Nvidia, $NVDA, has released a new open source model to rival GPT-4 and other LLM models
Nvidia has unveiled a powerful open-source AI model designed to compete with proprietary systems from industry leaders like OpenAI and Google.
The new NVLM 1.0 series of large multimodal language models, spearheaded by the NVLM-D-72B with 72 billion parameters, delivers outstanding performance in both vision and language tasks, while also boosting capabilities in text-only processing.
"We present NVLM 1.0, a family of advanced multimodal large language models that set new standards in vision-language tasks, matching the performance of top proprietary models (e.g., GPT-4) and open-access alternatives," Nvidia’s researchers explain in their paper.
In a move that contrasts with the industry’s trend of keeping cutting-edge AI systems closed, Nvidia has made the model’s weights publicly available and plans to release the training code, providing researchers and developers with unprecedented access to advanced AI technology.
Benchmark comparisons show Nvidia's NVLM-D model performing competitively against AI giants like GPT-4, Claude 3.5, and Llama 3-V, excelling across various visual and language-based tasks.

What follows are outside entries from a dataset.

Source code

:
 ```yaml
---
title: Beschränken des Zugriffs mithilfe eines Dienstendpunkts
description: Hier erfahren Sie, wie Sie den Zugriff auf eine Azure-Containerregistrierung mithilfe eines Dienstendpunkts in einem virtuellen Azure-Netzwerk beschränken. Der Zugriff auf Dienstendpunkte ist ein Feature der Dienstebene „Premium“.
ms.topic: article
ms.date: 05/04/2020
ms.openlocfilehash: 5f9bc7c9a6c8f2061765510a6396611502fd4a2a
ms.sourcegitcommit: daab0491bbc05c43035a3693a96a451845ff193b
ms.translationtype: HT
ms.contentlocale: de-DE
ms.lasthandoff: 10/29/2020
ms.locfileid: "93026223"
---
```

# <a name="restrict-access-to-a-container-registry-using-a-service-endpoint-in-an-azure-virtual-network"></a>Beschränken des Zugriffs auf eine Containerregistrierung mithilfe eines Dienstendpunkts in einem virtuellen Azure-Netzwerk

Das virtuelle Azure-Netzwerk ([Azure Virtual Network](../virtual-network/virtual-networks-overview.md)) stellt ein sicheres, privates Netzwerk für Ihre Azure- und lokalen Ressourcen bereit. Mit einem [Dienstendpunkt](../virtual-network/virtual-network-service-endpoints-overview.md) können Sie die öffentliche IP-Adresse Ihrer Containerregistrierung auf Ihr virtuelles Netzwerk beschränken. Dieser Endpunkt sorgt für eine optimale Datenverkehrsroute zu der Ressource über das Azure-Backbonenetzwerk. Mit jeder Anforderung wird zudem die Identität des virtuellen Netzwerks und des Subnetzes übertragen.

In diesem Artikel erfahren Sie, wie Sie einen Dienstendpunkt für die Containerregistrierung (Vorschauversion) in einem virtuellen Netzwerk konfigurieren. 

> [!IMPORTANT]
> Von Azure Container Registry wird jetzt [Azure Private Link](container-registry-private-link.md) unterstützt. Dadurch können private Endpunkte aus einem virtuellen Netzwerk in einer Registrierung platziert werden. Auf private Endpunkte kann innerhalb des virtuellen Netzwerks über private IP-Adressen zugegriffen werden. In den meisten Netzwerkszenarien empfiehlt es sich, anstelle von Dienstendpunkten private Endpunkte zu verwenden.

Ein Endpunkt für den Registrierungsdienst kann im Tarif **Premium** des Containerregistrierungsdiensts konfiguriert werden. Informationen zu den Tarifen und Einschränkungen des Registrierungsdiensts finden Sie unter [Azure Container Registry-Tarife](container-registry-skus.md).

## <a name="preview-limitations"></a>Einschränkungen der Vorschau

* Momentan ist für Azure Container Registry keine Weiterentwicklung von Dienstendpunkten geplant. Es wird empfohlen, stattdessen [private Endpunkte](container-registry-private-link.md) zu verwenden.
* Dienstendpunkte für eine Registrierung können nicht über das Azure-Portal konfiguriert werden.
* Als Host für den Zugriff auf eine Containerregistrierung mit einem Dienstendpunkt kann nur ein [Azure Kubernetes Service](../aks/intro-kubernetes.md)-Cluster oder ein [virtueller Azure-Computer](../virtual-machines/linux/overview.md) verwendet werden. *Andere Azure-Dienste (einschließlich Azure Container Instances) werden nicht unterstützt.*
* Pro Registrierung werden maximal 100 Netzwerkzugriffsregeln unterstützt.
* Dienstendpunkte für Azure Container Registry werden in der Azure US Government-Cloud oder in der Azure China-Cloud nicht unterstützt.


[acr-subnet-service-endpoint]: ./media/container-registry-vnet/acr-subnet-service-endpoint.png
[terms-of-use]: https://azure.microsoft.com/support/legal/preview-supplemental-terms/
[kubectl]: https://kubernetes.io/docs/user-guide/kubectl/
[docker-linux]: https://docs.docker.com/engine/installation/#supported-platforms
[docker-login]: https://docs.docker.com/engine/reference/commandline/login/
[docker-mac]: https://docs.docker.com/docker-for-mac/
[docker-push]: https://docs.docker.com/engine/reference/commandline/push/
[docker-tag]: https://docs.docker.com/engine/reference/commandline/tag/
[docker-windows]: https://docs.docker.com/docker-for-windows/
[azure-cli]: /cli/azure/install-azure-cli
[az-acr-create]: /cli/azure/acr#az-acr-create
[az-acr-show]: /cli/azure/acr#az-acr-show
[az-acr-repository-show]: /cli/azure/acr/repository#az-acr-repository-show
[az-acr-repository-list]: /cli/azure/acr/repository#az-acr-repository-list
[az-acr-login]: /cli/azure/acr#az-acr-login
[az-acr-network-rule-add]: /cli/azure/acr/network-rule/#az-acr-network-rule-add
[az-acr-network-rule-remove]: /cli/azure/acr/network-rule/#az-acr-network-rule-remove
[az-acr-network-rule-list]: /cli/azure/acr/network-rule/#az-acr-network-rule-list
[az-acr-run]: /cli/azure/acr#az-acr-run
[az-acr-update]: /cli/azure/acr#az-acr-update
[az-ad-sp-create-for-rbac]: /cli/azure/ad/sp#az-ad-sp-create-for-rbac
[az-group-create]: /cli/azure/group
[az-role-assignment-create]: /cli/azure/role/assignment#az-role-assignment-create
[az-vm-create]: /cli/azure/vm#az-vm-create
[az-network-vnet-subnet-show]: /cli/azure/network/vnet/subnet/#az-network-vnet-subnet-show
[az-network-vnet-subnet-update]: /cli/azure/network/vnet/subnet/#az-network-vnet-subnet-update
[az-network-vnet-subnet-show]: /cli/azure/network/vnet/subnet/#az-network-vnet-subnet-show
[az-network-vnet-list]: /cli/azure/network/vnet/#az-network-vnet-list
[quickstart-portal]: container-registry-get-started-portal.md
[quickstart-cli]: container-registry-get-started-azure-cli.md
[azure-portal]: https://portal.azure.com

The NVLM-D-72B model exhibits remarkable versatility, adeptly handling both complex visual and textual inputs. Examples from researchers demonstrate its ability to interpret memes, analyze images, and solve mathematical problems step-by-step.
One standout feature is NVLM-D-72B’s improved performance on text-only tasks following multimodal training. While many models experience a drop in text performance, NVLM-D-72B showed an average accuracy boost of 4.3 points across key text benchmarks.
"Our NVLM-D-1.0-72B model achieves substantial improvements on text-only math and coding benchmarks, enhancing its text-processing capabilities," the researchers highlight, showcasing the advantage of their multimodal approach.